The IBB/VOA management team has to be watched very carefully. These executives have gotten the agency in deep trouble before because of the lack of sufficient oversight from weak BBG Boards. The possible war with Syria makes good oversight a national necessity.
Some of the IBB executives were partly responsible for causing and not responding to a major public diplomacy disaster in Russia when the previous management of Radio Free Europe / Radio Liberty (RFE/RL) fired dozens of human rights reporters. The then Under Secretary of State Tara Sonenshine worked together with then BBG member Ambassador Victor Ashe and with BBG members Susan McCue and Michael Meehan to address and resolve the crisis at RFE/RL after IBB executives had failed to take any action.
Many suspect that Ambassador Ashe’s departure from the Board last month at the request of the White House was a result of a bureaucratic intrigue instigated by IBB officials unhappy with his demands for accountability and transparency. At the time his departure was requested, Ambassador Ashe was the only Republican member on the BBG Board. The Board still lacks two Republican members. Ambassador Ashe was the senior Republican member who worked closely with his Democratic colleagues.

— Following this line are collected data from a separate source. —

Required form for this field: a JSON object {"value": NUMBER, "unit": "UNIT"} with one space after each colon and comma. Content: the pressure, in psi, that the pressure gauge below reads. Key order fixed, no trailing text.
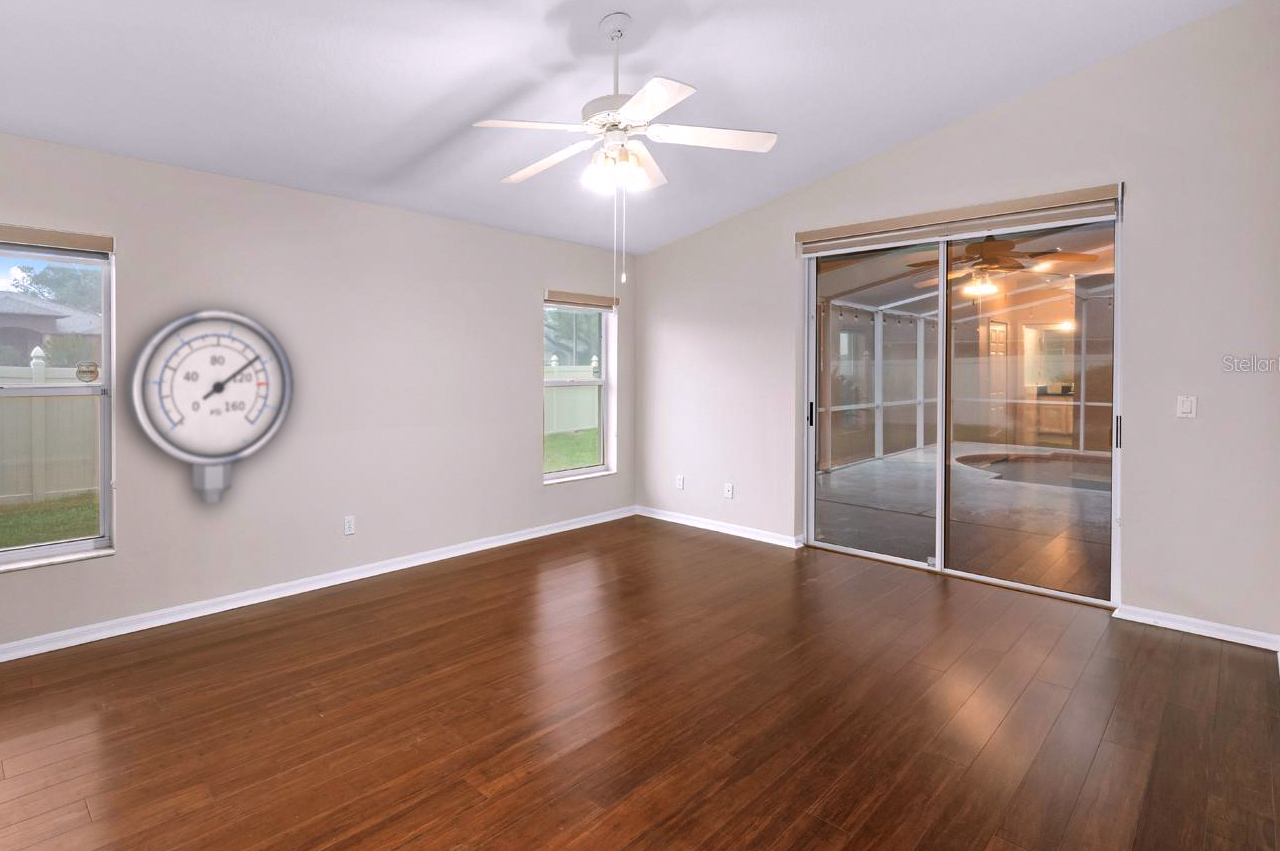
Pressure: {"value": 110, "unit": "psi"}
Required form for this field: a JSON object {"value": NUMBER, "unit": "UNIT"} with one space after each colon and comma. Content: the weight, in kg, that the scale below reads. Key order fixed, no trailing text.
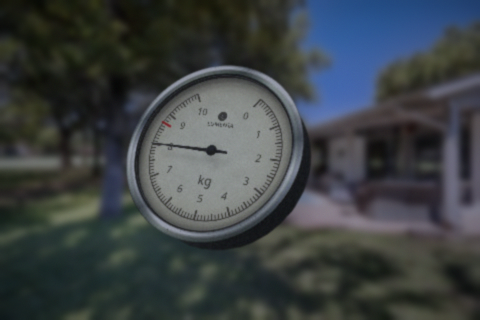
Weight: {"value": 8, "unit": "kg"}
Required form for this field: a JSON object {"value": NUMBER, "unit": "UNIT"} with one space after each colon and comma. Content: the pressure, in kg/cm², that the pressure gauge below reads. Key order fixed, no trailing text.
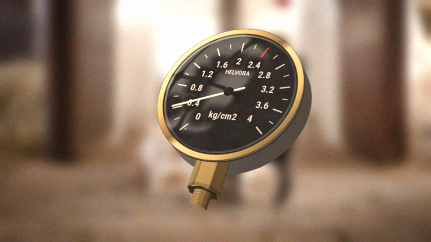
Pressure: {"value": 0.4, "unit": "kg/cm²"}
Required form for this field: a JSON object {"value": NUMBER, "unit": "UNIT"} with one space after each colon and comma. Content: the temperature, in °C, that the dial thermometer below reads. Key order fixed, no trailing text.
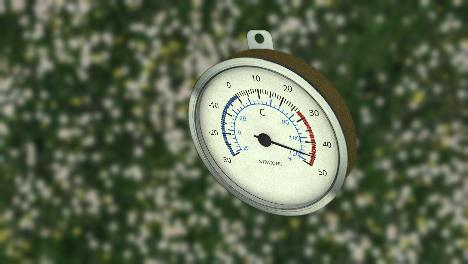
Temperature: {"value": 45, "unit": "°C"}
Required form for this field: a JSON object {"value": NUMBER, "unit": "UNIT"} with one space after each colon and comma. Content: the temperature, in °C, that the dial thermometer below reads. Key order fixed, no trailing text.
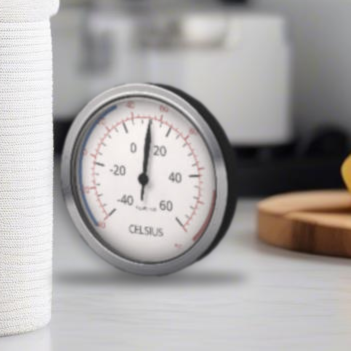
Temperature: {"value": 12, "unit": "°C"}
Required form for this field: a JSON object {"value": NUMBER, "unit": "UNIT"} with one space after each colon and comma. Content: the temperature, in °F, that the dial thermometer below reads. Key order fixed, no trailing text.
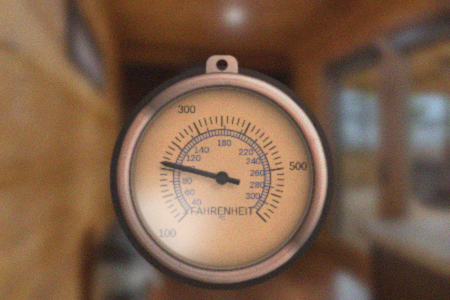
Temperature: {"value": 210, "unit": "°F"}
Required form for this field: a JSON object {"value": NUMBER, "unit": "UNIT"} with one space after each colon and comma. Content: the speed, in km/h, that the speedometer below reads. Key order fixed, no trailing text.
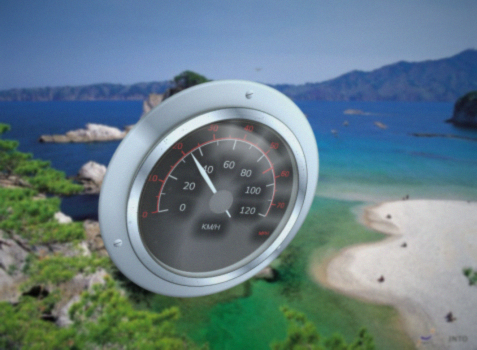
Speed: {"value": 35, "unit": "km/h"}
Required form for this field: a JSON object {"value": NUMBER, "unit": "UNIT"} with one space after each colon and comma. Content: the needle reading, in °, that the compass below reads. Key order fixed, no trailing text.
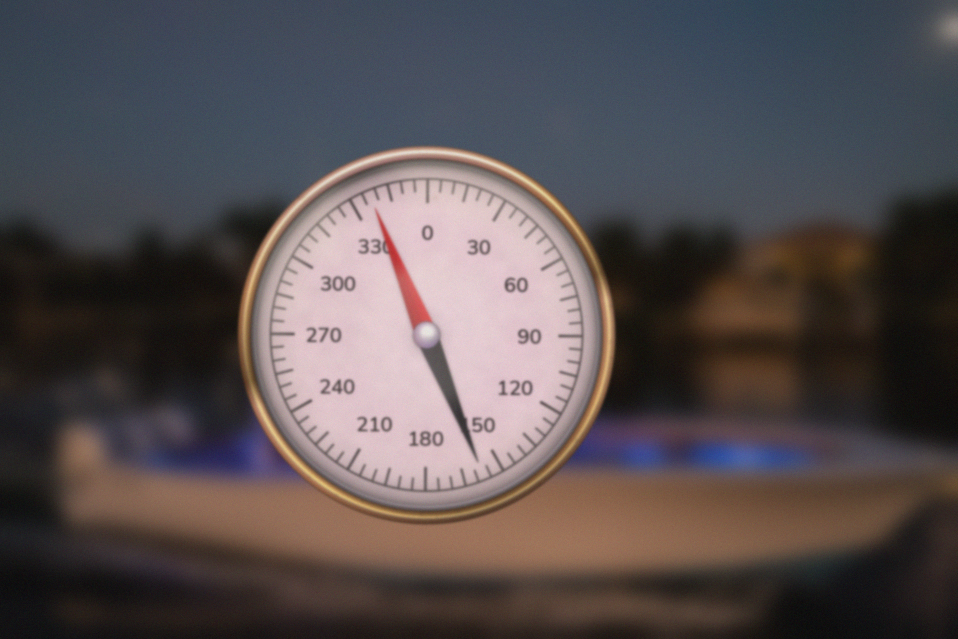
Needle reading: {"value": 337.5, "unit": "°"}
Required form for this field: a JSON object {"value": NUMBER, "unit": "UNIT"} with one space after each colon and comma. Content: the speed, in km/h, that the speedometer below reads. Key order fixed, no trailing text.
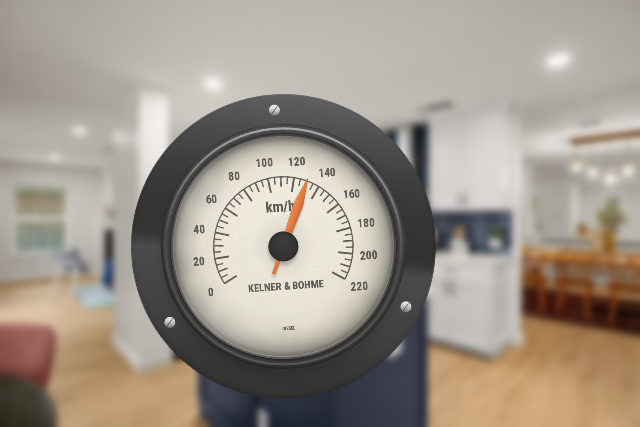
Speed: {"value": 130, "unit": "km/h"}
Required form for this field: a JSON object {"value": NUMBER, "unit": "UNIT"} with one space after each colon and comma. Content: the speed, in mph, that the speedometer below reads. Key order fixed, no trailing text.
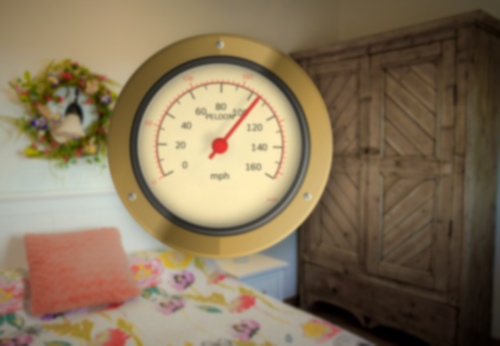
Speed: {"value": 105, "unit": "mph"}
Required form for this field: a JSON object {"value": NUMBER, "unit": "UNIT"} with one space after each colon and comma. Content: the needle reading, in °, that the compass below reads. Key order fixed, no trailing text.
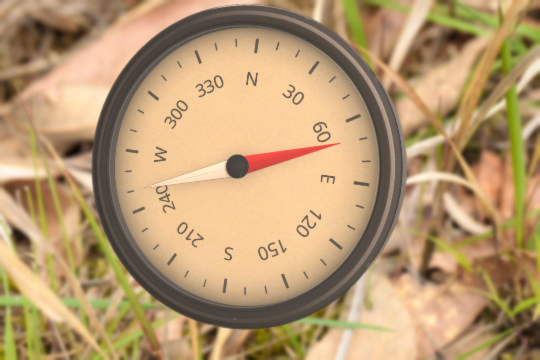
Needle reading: {"value": 70, "unit": "°"}
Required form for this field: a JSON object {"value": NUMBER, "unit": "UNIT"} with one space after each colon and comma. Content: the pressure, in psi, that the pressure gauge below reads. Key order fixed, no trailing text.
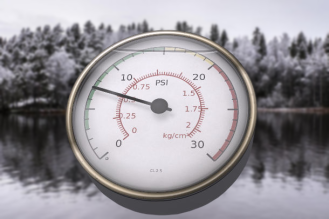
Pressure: {"value": 7, "unit": "psi"}
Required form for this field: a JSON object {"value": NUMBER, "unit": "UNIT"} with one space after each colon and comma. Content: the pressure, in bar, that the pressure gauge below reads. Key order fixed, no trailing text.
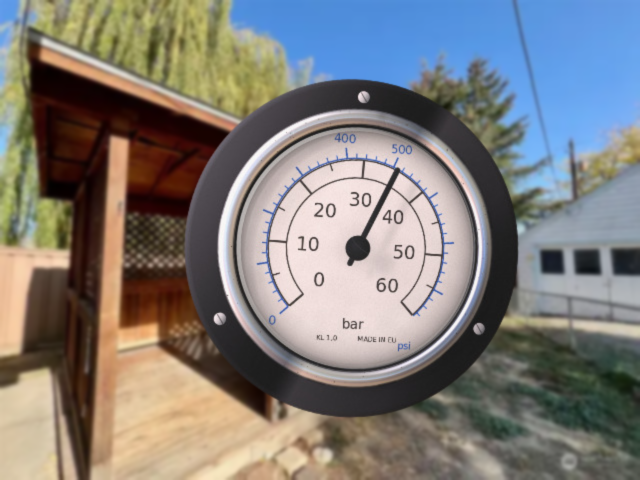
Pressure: {"value": 35, "unit": "bar"}
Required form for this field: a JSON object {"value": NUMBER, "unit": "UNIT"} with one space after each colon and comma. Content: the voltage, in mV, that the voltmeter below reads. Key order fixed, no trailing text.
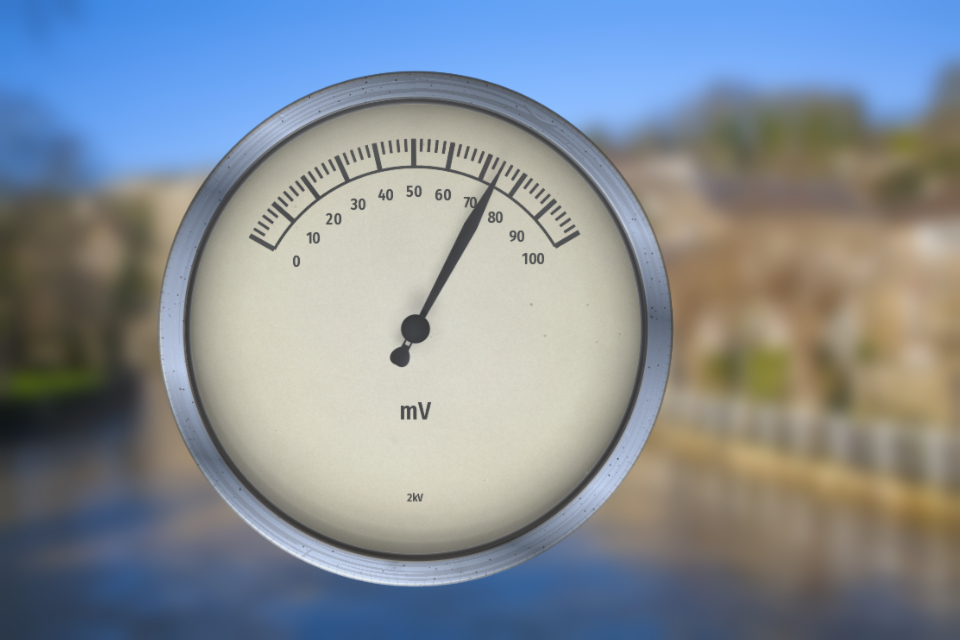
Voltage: {"value": 74, "unit": "mV"}
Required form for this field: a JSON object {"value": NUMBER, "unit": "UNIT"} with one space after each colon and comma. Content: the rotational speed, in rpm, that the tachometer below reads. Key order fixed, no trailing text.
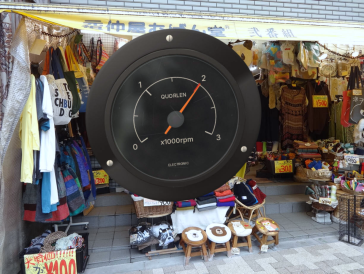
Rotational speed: {"value": 2000, "unit": "rpm"}
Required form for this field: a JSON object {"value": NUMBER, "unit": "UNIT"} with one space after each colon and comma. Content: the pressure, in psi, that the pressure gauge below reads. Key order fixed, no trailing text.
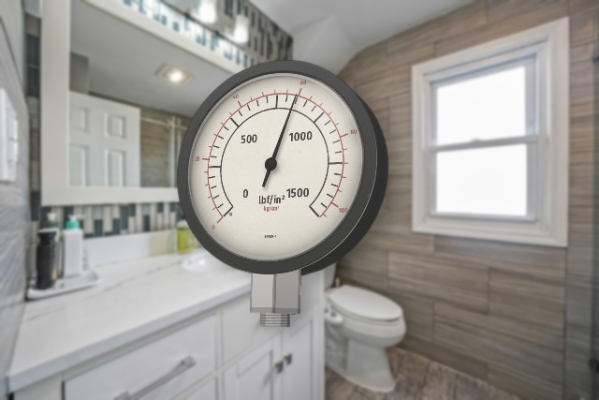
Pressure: {"value": 850, "unit": "psi"}
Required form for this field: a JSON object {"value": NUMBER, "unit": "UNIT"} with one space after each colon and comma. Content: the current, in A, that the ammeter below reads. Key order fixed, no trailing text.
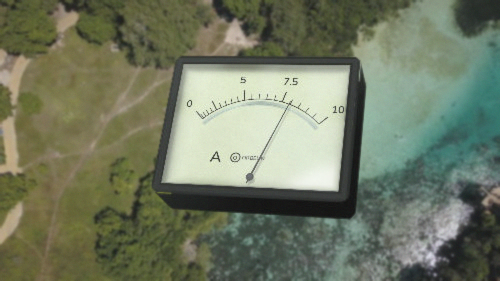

Having a representative of Secretary Kerry at BBG meetings could prevent future disasters that IBB/VOA management is fully capable of creating. It could also help Chairman Shell and other current Board members to force major management reforms at the federal agency.
A representative of Secretary Kerry could, for example, could ask tough questions why Voice of America, led by Director David Ensor and Executive Editor Steve Redisch, is late in reporting on major news developments or fails to report on some altogether, including news relating to the State Department and the Secretary of State. On one of such Syria-related news stories, Russia’s state-supported international broadcaster Russia Today got recently over 13,000 Facebook “Likes,” while VOA only managed to get less than a dozen.
A State Department representative could also help the BBG with such issues as staff security abroad and the search for the Alhurra correspondent missing in Syria.
He or she could also question Ensor and Redisch about their ill-conceived idea to send a VOA correspondent to Syria at this time, possibly risking the person’s life and opening the United States Government to blackmail from the Syrian Government or Syrian anti-government extremists.
A State Department official could also tell top agency bureaucrats in no uncertain terms not to embarrass the United States Government by refusing to answer questions from American reporters or attempting to punish American reporters by demanding that their press credentials be revoked by the UN.
As we pointed out, the BBG Board can’t be certain what these officials might do next to embarrass the agency and the United States Government. These executives need to be carefully watched. Having a high-level State Department official join the BBG Board during all future meetings would be very helpful, especially since the United States might be going to war with Syria. Secretary Kerry should also make an effort to attend BBG meetings himself from time to time.